Member of the Illinois House of Representatives from the 85th district
- Incumbent
- Assumed office January 13, 2021
- Preceded by: John Connor

Personal details
- Born: Quito, Ecuador
- Party: Democratic
- Education: University of Illinois (MUP) Northeastern Illinois University (BA)
- Occupation: Politician
- Website: General Assembly Page

= Dagmara Avelar =

American politician

Dagmara "Dee" Avelar is a Democratic member of the Illinois House of Representatives for the 85th district. She has held the position since January 13, 2021. The 85th district, located in the Chicago area, covers all or parts of Bolingbrook, Crest Hill, Fairmont, Lemont, Lockport, Naperville, Romeoville, and Woodridge. As of 2025, she serves as an Assistant Majority Leader.

Avelar was elected to succeed outgoing State Representative John Connor, who had been elected to the Illinois Senate.

==Early life, education, and career==
Avelar was born in Quito, Ecuador and moved to Bolingbrook, Illinois with her parents when she was 12. She graduated from Bolingbrook High School in 2005. She earned a Bachelor of Arts in Justice Studies with a minor in Political Science from Northeastern Illinois University in 2010 and earned her Master's Degree in Urban Planning and Policy Candidate at the University of Illinois at Chicago.

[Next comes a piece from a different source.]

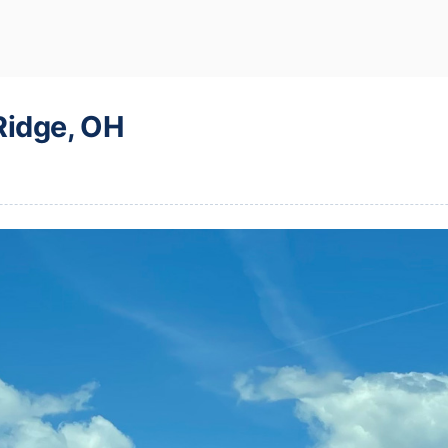
Ridge, OH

She has been an active community organizer since 2008. She previously worked at Instituto Del Progreso Latino "as an accredited representative with a focus on citizenship and DACA." As of 2020, she works at the Illinois Coalition for Immigrant and Refugee Rights as Director of Programs.

==Illinois House of Representatives==
===Committees===
Avelar currently serves on eight House committees and four House subcommittees: the Appropriations-Pensions & Personnel committee; the Economic Opportunity & Equity committee; the Health Care Availability & Access committee; the Labor & Commerce committee; the Personnel & Pensions committee; the Prescription Drug Affordability & Accessibility committee; the Revenue & Finance Committee; Transportation: Regulation, Roads, & Bridges committee; as well as the Job & Workforce Development subcommittee; the Pharmacy Benefit Manager subcommittee; Sales Tax subcommittee; and the Tax Policy: Finance subcommittee.

===Legislation===
Several bills filed by Rep. Avelar have gone on to become law. These include an amendment to the Environmental Protection Act that requires groundwater monitoring at some construction sites, legislation that requires hospitals to proactively offer charity care options to uninsured patients, and a statute that requires insurance companies that issue group accident and health policies to offer these policies to local chambers of commerce.

==Electoral history==

Illinois 85th State House District Democratic Primary, 2020
| Party |  | Candidate | Votes | % |
|---|---|---|---|---|
|  | Democratic | Dagmara "Dee" Avelar | 10,658 | 100.0 |
| Total votes |  |  | 10,658 | 100.0 |

Illinois 85th State House District General Election, 2020
| Party |  | Candidate | Votes | % |
|---|---|---|---|---|
|  | Democratic | Dagmara "Dee" Avelar | 26,560 | 59.00 |
|  | Republican | Ron Doweidt | 16,129 | 35.83 |
|  | Green | Anna Schiefelbein | 2,326 | 5.17 |
| Total votes |  |  | 45,015 | 100.0 |

Illinois 85th State House District General Election, 2022
| Party |  | Candidate | Votes | % |
|---|---|---|---|---|
|  | Democratic | Dagmara "Dee" Avelar | 17,644 | 57.62 |
|  | Republican | Chris Metcalfe | 12,975 | 42.38 |
| Total votes |  |  | 30,619 | 100.0 |

Illinois 85th State House District General Election, 2024
| Party |  | Candidate | Votes | % |
|---|---|---|---|---|
|  | Democratic | Dagmara "Dee" Avelar | 25,360 | 58.30 |
|  | Republican | Chris Metcalfe | 18,142 | 41.70 |
| Total votes |  |  | 43,502 | 100.0 |

==Personal life==
Avelar resides in Bolingbrook, Illinois. She became a naturalized US citizen in April 2016.